A Quarta Turma do Superior Tribunal de Justiça reconheceu o direito de uma mulher seguir recebendo pensão alimentícia de seu ex-marido, mesmo tendo um filho com outro homem dois anos após a separação. O casamento foi desfeito em março de 1969 e a pensão foi estipulada em 15% do salário do ex-marido, um torneiro mecânico, equivalentes hoje a R$ 150. A Justiça do Rio de Janeiro havia cancelado o pagamento, a pedido do ex-marido. Entretanto, os ministros do STJ modificaram a decisão. O nascimento do filho não foi considerado suficiente para cancelar a pensão e a situação atual da mulher – mais de 70 anos, praticamente cega e incapacitada para o trabalho – justifica o recebimento.
Após pagar a pensão por 27 anos, o torneiro mecânico entrou com ação pedindo o cancelamento da pensão. Ele alegou estar idoso, vivendo sozinho e não ter tido filhos com a ex-mulher durante os 20 anos em que permaneceram casados, mas, no entanto, ela estaria vivendo maritalmente com outro homem, pai de seu filho. A mulher negou que vivia com outra pessoa. Seu filho, segundo afirmou, é fruto de um relacionamento mantido logo após a separação, quando estava “triste e desesperada”.
A primeira instância da Justiça estadual cancelou os descontos da pensão. De acordo com a sentença, “a jurisprudência considera imoral o ex-marido pensionar a ex-mulher, quando esta mantém outro relacionamento. Note-se que o casal nunca teve filhos e torna-se constrangedor o pagamento de pensão à ex-mulher, que teve um filho justamente de outra pessoa, pouco depois da separação”.
Diante disso, a mulher apelou ao Tribunal de Justiça do Rio, mas teve seu pedido negado. Em decisão unânime, os desembargadores do tribunal mantiveram a decisão anterior.
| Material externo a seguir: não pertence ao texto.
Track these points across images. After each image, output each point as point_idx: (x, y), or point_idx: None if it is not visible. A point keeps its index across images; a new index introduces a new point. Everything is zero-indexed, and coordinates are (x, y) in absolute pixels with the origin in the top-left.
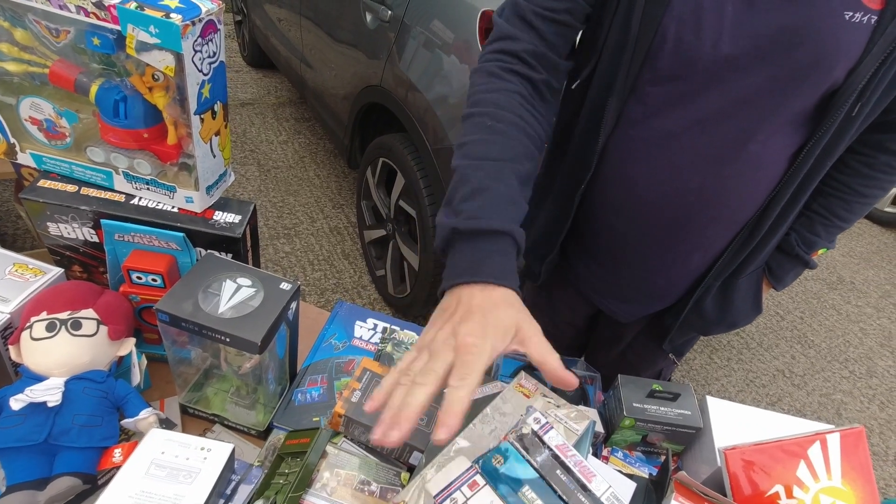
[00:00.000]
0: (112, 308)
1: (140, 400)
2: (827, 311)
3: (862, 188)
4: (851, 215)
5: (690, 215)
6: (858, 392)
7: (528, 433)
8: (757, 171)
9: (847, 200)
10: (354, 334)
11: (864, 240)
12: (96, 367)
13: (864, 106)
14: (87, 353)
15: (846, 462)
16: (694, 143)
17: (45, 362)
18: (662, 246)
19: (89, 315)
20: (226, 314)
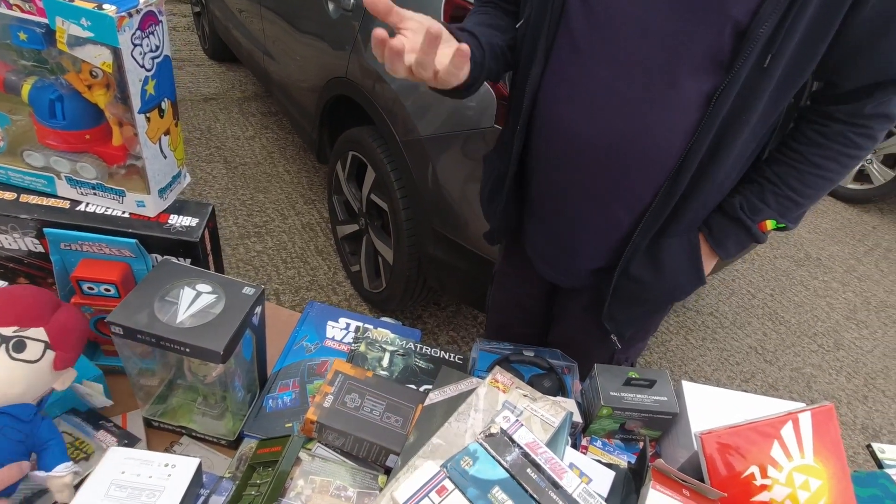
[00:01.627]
0: (67, 330)
1: (62, 450)
2: (796, 288)
3: (816, 158)
4: (805, 188)
5: (612, 159)
6: (827, 365)
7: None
8: (672, 113)
9: (800, 170)
10: (327, 335)
11: (829, 216)
12: (26, 400)
13: (776, 58)
14: (22, 382)
15: (818, 440)
16: (612, 83)
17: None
18: (588, 195)
19: (38, 336)
20: (185, 323)
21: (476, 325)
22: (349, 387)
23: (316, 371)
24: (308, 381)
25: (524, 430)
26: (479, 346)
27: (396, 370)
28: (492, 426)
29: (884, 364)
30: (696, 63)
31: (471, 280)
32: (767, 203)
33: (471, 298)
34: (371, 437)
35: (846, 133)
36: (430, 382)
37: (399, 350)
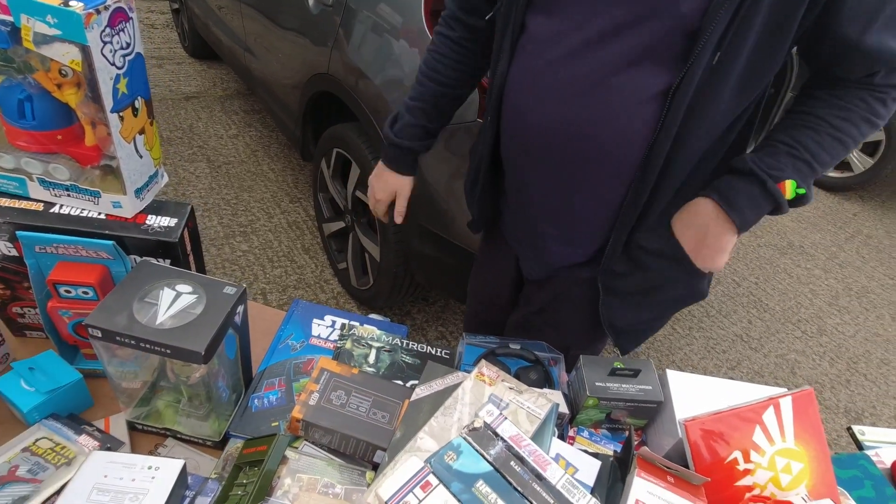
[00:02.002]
0: None
1: None
2: (780, 276)
3: (833, 119)
4: (822, 151)
5: (572, 150)
6: (811, 350)
7: (481, 426)
8: (631, 105)
9: (817, 131)
10: (312, 333)
11: (811, 205)
12: None
13: (730, 57)
14: None
15: (798, 424)
16: (571, 72)
17: None
18: (552, 186)
19: None
20: (165, 324)
21: None
22: (335, 384)
23: (302, 369)
24: (294, 380)
25: (508, 424)
26: (465, 341)
27: (383, 366)
28: (475, 420)
29: (865, 348)
30: (652, 57)
31: (458, 275)
32: (784, 165)
33: (458, 293)
34: (358, 433)
35: (865, 97)
36: (416, 378)
37: (385, 346)
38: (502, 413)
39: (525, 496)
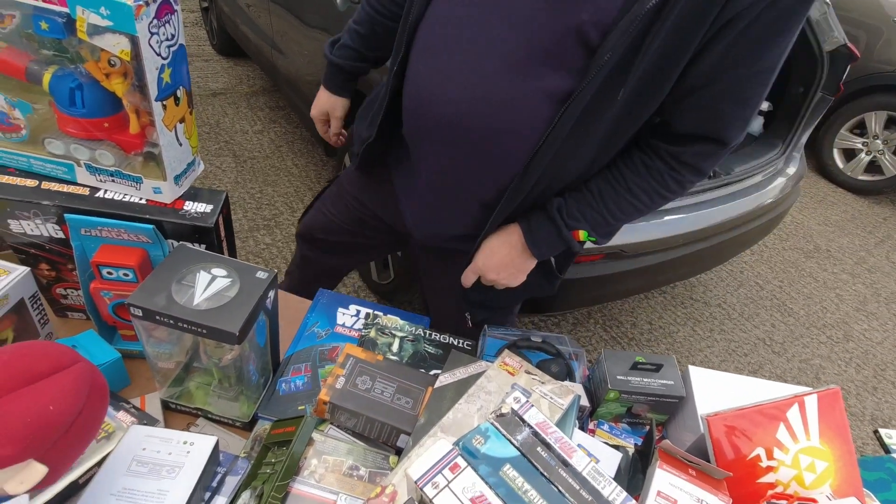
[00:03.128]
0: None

Para eles, o fato de a mulher ter dado à luz um filho de outro homem autoriza o marido a propor uma ação de separação litigiosa, sendo isso motivo suficiente para perder o direito a receber pensão alimentícia.
Inconformada, a mulher recorreu mais uma vez e a situação foi revertida no STJ. “A mera concepção de um filho não pode implicar, por si só, a extinção da obrigação alimentar e a decisão do TJ teria violado a Lei de Divórcio, pois o simples relacionamento afetivo sem recíproco apoio financeiro em que se tenha envolvido o ex-cônjuge alimentado não é causa de perda do direito a alimentos”, argumentou a defesa.
O relator do recurso, ministro Ruy Rosado de Aguiar, declarou em seu voto que “o marido não pode invocar fato antigo de mais de 30 anos para obter a exoneração alimentar, criando para a mulher uma situação que, além de inesperada – pois a longa permanência da pensão gerou a justa expectativa de sua continuidade – será absolutamente insustentável, nas condições pessoais em que ela se encontra”. Hoje, a mulher tem mais de 70 anos, teve diminuída sua capacidade visual, não tem condições de trabalhar e depende da pensão de cerca de R$ 150 para viver.
Na ação movida pelo o ex-marido nada foi alegado sobre diminuição de sua capacidade econômica, nem acréscimo de despesas, esclareceu o relator. Ao concluir seu voto, o ministro afirma ser o nascimento do filho da mulher insuficiente e impróprio para fundamentar o cancelamento da pensão.
Os nomes dos envolvidos no caso não podem ser divulgados porque o processo corre em segredo de Justiça.